Recently, I was given a "challenge" to list 10 things that are my beliefs. Seemingly an easy project for someone like me i.e. opinionated and passionate. But it has actually got me thinking.
There are a ton of things I believe. But what is it I really believe? And is it really all that important? What is it that I am absolutely sure of? What is it that affects how I see the world? What is it that I get comfort from? What is it that I believe so strongly that I want to hold on to and improve? So here they go...if I had to limit it to 10....and in no special order.
- I believe that a pro-life view goes beyond the womb. It extends to how whether or not I acknowledge the lady in the store behind me or the employee at the cash register. It affects how what decisions I will make about the care of my parents and should be considered when making decisions/forming opinions about immigration, food stamps, the death penalty, and homosexual rights. Does this mean that we ("pro-lifers") will all have the same opinions about these issues? No, not at all. But it does mean that answers are no longer black and white. The immigration issue becomes a bit more difficult when it is no longer simply an "issue" but faces and families. Our answer - stay or go - has to respond to their humanity and our solution has to include a value of life. I believe that when we act in a way that is devaluing to life in the process even if our outcome is "right" we have done wrong.

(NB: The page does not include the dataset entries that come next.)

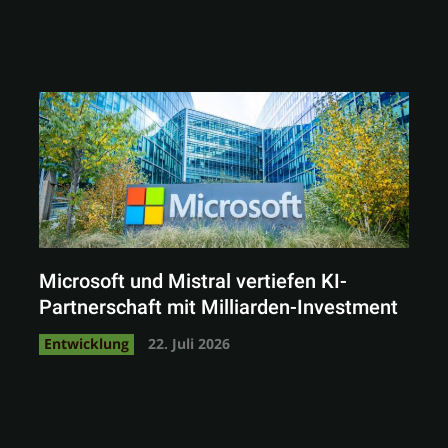
Microsoft und Mistral vertiefen KI-
Partnerschaft mit Milliarden-Investment
Entwicklung
22. Juli 2026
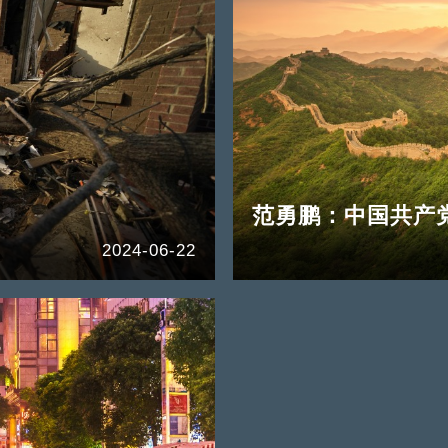
范勇鹏：中国共产
2024-06-22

- I believe that patriotism/nationalism have become too linked and too common a bedfellow with Christianity. Having lived in a foreign country for more than a short term mission trip or having lived not at a tourist location, I am forever grateful to have been born in this country. I am thankful for all that others have done to make this country what it is from the military to the mine workers to famous people who have lead the way with vision and the ordinary people who have followed risking much in their daily life. But I cringe when the flag is raised to the same or almost same level as the cross. I fear we have forgotten the sin the Israelites committed in the wilderness creating a golden calf. I worry we have also forgotten the God of Moses who destroyed that sacred cow. God did not send His son to die on a cross so that we might be called to a nation. This is especially frustrating when the Bible is full of those who stood against culture, nation, and tribe because their God called them to a Kingdom that was not made of earthly stuff, that was bigger than them and their tribe, their ethnicity, or their nation. And God's Kingdom knows no nationalities or boundaries.
- I believe in the following spiritual law when it comes to an understanding of God, Christ, Spirit, and the Word of God: the more you know, the more you understand, the less you know, the less you understand. I am both okay and not okay with this spiritual paradox. On any given day I can fill astonishment, wonder, awe, excitement, amazement, increase in faith, frustration, sorrow, anger, doubt and despair about this spiritual reality.
- I believe that marriage is God's way of making us holy, both in helping us to be more like Christ and in making us something completely different than anything we could do/know on our own (another definition of holy). Marriage is God's way of displaying His full and complete image in human form, the Trinity in flesh. Oneness. Completeness. I believe this was His intention at creation. (which means I do not believe that God's original intention was for woman to live as we do now in submission to man - not just in marriage but in the way inequality is seen in the workplace to pornography).
- I believe that it the family's job to raise a child to know God, to engage in a relationship with Christ and to live out his/her life in harmony with the Holy Spirit. The church has usurped this responsibility, many times with the best of intentions. A better method is for the church to help parents understand their responsibility, help them know how to do this, disciple them so they are equipped to live as godly parents, encourage them, support them, and to reach out to those children without families to do this. And to engage families of all kinds even if they don't match the "traditional" model.
- I believe that the very decision to follow Christ is an admittance of inadequacy. It is the raising of a white flag and notifying the world that "I am a SINNER and in need of Grace". I believe that followers of Christ should be honest this - about doubt, sins, ups and downs and everything in between. We do not have to have it all figured out; we only have to trust.
- I do NOT believe that if one believes enough, hopes enough, and has enough faith that all will be well and wonderful. I believe this view point is contrary to the whole Story of the Word of God. God is bigger than my wallet size or even my health. Do I like this? No! Do I understand it? Absolutely not! Do I even think it's fair? No! But I am not God (a fact I sometimes forget).
- I believe that each person bears the image of God, Muslim, Jew, Atheist, straight, gay, married, single, divorced, celebrating 50 years of wedded bliss, Osama Bin Laden and Mother Theresa. This gives each person intrinsic value and means I should treat them always aware of the image of God branded on them (something I confess that my critical nature and quick tongue struggle to do).
- I believe that I have married an amazing man. I respect him in a way I have no other man. He makes me a better person. And he loves me immensely.
- I believe that I have been blessed more than I realized and I too often live in an attitude of ingratitude, waiting for the "other shoe" to drop instead of living in joy in response to all that I have.
That's what I believe. Everything else is up for grabs.
1 comment:
I LOVE your comment about your husband! Glad God has given you an amazing man!